EXERCISE INPUT
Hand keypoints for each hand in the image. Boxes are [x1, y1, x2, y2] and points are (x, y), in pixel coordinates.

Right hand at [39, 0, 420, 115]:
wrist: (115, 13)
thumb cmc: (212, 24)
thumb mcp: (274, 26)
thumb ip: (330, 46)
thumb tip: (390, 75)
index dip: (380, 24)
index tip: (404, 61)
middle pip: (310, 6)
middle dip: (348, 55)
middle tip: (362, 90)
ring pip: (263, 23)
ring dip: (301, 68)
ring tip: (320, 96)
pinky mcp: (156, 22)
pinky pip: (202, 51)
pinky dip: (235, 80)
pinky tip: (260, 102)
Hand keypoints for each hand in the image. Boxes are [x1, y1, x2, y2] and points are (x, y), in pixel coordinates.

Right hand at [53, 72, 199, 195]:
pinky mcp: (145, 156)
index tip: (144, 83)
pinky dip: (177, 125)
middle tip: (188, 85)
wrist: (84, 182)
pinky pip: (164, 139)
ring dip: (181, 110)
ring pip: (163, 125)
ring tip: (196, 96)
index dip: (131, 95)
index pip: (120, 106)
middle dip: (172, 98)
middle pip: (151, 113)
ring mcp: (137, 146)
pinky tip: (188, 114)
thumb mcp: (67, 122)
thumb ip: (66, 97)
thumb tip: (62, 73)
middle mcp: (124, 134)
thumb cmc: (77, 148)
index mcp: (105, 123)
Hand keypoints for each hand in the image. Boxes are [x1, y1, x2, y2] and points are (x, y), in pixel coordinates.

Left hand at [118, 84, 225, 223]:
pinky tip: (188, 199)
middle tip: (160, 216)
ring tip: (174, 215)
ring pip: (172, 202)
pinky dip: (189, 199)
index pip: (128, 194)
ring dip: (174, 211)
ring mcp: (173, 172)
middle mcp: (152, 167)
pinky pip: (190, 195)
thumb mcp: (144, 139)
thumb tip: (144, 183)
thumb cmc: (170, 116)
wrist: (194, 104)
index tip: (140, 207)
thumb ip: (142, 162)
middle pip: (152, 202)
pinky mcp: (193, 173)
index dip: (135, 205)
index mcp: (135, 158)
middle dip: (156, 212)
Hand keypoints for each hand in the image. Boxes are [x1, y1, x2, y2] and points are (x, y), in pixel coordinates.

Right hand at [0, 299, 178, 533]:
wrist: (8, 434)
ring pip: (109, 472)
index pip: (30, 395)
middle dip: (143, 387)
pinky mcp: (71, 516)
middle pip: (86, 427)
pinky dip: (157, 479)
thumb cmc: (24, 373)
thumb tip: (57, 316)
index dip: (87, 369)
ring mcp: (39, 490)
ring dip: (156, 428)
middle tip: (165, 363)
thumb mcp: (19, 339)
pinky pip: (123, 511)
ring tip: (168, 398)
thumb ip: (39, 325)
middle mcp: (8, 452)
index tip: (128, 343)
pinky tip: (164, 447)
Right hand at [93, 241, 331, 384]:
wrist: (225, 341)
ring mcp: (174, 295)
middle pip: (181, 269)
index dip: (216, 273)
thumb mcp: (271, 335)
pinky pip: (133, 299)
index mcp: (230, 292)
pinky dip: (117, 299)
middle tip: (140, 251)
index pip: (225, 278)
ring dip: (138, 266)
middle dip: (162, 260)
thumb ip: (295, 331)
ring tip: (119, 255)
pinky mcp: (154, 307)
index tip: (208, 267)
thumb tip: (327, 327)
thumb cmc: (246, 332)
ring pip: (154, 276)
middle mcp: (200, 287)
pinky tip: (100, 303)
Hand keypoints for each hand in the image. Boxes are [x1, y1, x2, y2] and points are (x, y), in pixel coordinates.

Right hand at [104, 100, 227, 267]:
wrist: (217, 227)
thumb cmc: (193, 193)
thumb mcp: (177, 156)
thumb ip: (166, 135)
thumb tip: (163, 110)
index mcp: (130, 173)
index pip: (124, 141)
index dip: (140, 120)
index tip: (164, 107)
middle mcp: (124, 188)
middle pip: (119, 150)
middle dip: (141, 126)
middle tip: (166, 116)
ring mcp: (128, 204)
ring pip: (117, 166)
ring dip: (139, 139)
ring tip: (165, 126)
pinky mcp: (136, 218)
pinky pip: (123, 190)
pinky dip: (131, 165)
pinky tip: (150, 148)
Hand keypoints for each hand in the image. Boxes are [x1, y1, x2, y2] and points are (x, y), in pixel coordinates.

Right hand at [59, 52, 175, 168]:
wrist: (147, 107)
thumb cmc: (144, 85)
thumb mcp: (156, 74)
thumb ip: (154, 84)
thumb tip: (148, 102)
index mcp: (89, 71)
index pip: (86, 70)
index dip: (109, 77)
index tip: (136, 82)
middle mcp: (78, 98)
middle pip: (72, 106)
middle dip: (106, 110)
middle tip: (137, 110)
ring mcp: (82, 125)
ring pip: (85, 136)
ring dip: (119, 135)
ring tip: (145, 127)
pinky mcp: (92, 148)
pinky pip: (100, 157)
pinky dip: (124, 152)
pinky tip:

WORK REQUIRED
Repeat all entries. Match them exactly.

SOLUTION TO THE PROBLEM
Hand keypoints for each hand in the image. Boxes are [x1, y1, x2, y2] and points are (x, y), in pixel coordinates.

Right hand at [39, 0, 420, 115]:
wrist: (115, 13)
thumb cmc: (212, 24)
thumb mcp: (274, 26)
thumb ip: (330, 46)
thumb tip: (390, 75)
index dip: (380, 24)
index tip: (404, 61)
middle pip: (310, 6)
middle dip: (348, 55)
middle tip: (362, 90)
ring pip: (263, 23)
ring dip: (301, 68)
ring tip: (320, 96)
pinky mcp: (156, 22)
pinky pip: (202, 51)
pinky dip: (235, 80)
pinky tip: (260, 102)
Hand keypoints for each hand in the image. Boxes are [x1, y1, x2, y2] and points are (x, y), in pixel coordinates.

Right hand at [53, 72, 199, 195]:
pinky mcp: (145, 156)
index tip: (144, 83)
pinky dip: (177, 125)
middle tip: (188, 85)
wrist: (84, 182)
pinky pip: (164, 139)
ring dip: (181, 110)
ring pip: (163, 125)
ring tip: (196, 96)
index dip: (131, 95)
index pip: (120, 106)
middle dip: (172, 98)
middle pip: (151, 113)
ring mcp: (137, 146)
pinky tip: (188, 114)
thumb mcp: (67, 122)
thumb ip: (66, 97)
thumb tip: (62, 73)
middle mcp: (124, 134)
thumb cmc: (77, 148)
index mcp: (105, 123)
Hand keypoints for each hand in the image. Boxes are [x1, y1, x2, y2] and points are (x, y), in pixel coordinates.

Left hand at [118, 84, 225, 223]:
pinky tip: (188, 199)
middle tip: (160, 216)
ring tip: (174, 215)
ring pip: (172, 202)
pinky dip: (189, 199)
index pip: (128, 194)
ring dip: (174, 211)
ring mcp: (173, 172)
middle mcp: (152, 167)
pinky pip: (190, 195)
thumb mcp: (144, 139)
thumb tip: (144, 183)
thumb cmc: (170, 116)
wrist: (194, 104)
index tip: (140, 207)
thumb ip: (142, 162)
middle pip: (152, 202)
pinky mcp: (193, 173)
index dip: (135, 205)
index mcp: (135, 158)
middle dip: (156, 212)
Hand keypoints for each hand in the image. Boxes are [x1, y1, x2, y2] and points are (x, y), in pixel coordinates.

Right hand at [0, 299, 178, 533]:
wrist: (8, 434)
ring pip: (109, 472)
index pip: (30, 395)
middle dip: (143, 387)
pinky mcp: (71, 516)
middle pip: (86, 427)
pinky dip: (157, 479)
thumb cmc: (24, 373)
thumb tip: (57, 316)
index dip: (87, 369)
ring mcp: (39, 490)
ring dip: (156, 428)
middle tip: (165, 363)
thumb mcp: (19, 339)
pinky pip: (123, 511)
ring tip: (168, 398)
thumb ip: (39, 325)
middle mcp: (8, 452)
index tip: (128, 343)
pinky tip: (164, 447)
Right hand at [93, 241, 331, 384]:
wrist: (225, 341)
ring mcp: (174, 295)
middle pip: (181, 269)
index dip: (216, 273)
thumb mcp: (271, 335)
pinky pip: (133, 299)
index mcp: (230, 292)
pinky dip: (117, 299)
middle tip: (140, 251)
index pip: (225, 278)
ring dip: (138, 266)
middle dip: (162, 260)
thumb ip: (295, 331)
ring tip: (119, 255)
pinky mcp: (154, 307)
index tip: (208, 267)
thumb tip: (327, 327)
thumb cmc: (246, 332)
ring pip: (154, 276)
middle mcp: (200, 287)
pinky tip: (100, 303)
Hand keypoints for each hand in the image. Boxes are [x1, y1, x2, y2] and points are (x, y), in pixel coordinates.

Right hand at [104, 100, 227, 267]:
wrist: (217, 227)
thumb cmc: (193, 193)
thumb mcp: (177, 156)
thumb ip: (166, 135)
thumb tip: (163, 110)
index mcp: (130, 173)
index pip: (124, 141)
index dip: (140, 120)
index tip: (164, 107)
middle mcp: (124, 188)
middle pip: (119, 150)
middle dip: (141, 126)
middle tip: (166, 116)
ring mcp: (128, 204)
ring pip: (117, 166)
ring dip: (139, 139)
ring tip: (165, 126)
pinky mcp: (136, 218)
pinky pip: (123, 190)
pinky dip: (131, 165)
pinky tip: (150, 148)
Hand keypoints for each hand in the image. Boxes are [x1, y1, x2, y2] and points are (x, y), in pixel coordinates.

Right hand at [59, 52, 175, 168]:
wrist: (147, 107)
thumb cmc: (144, 85)
thumb mcp: (156, 74)
thumb ip: (154, 84)
thumb tip: (148, 102)
index mcp: (89, 71)
index pip: (86, 70)
index dip: (109, 77)
index tip: (136, 82)
middle mcp: (78, 98)
middle pip: (72, 106)
middle dip: (106, 110)
middle tip: (137, 110)
ring mcp: (82, 125)
ring pip: (85, 136)
ring dip: (119, 135)
ring tip: (145, 127)
pinky mcp: (92, 148)
pinky pip: (100, 157)
pinky dip: (124, 152)
pinky tip:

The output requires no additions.